## Task to complete
At the line containing "Oshima, T.C., Raju, N.S.", start repeating the entries exactly, and continue through the last line.

(Dataset entries)
• • • •

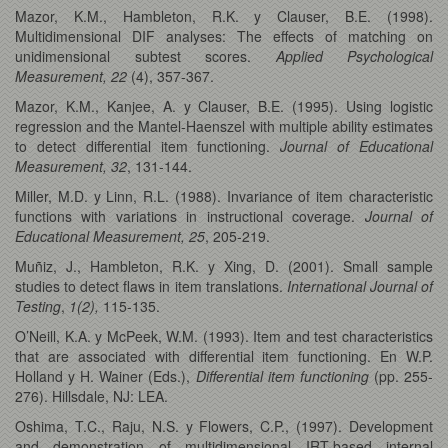
Mazor, K.M., Hambleton, R.K. y Clauser, B.E. (1998).
Multidimensional DIF analyses: The effects of matching on
unidimensional subtest scores.
Applied Psychological
Measurement, 22
(4), 357-367.
Mazor, K.M., Kanjee, A. y Clauser, B.E. (1995). Using logistic
regression and the Mantel-Haenszel with multiple ability estimates
to detect differential item functioning.
Journal of Educational
Measurement, 32
, 131-144.
Miller, M.D. y Linn, R.L. (1988). Invariance of item characteristic
functions with variations in instructional coverage.
Journal of
Educational Measurement, 25
, 205-219.
Muñiz, J., Hambleton, R.K. y Xing, D. (2001). Small sample
studies to detect flaws in item translations.
International Journal of
Testing
,
1(2),
115-135.
O’Neill, K.A. y McPeek, W.M. (1993). Item and test characteristics
that are associated with differential item functioning. En W.P.
Holland y H. Wainer (Eds.),
Differential item functioning
(pp. 255-
276). Hillsdale, NJ: LEA.
Oshima, T.C., Raju, N.S. y Flowers, C.P., (1997). Development
and demonstration of multidimensional IRT-based internal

• • • •

## Task solution
Oshima, T.C., Raju, N.S. y Flowers, C.P., (1997). Development
and demonstration of multidimensional IRT-based internal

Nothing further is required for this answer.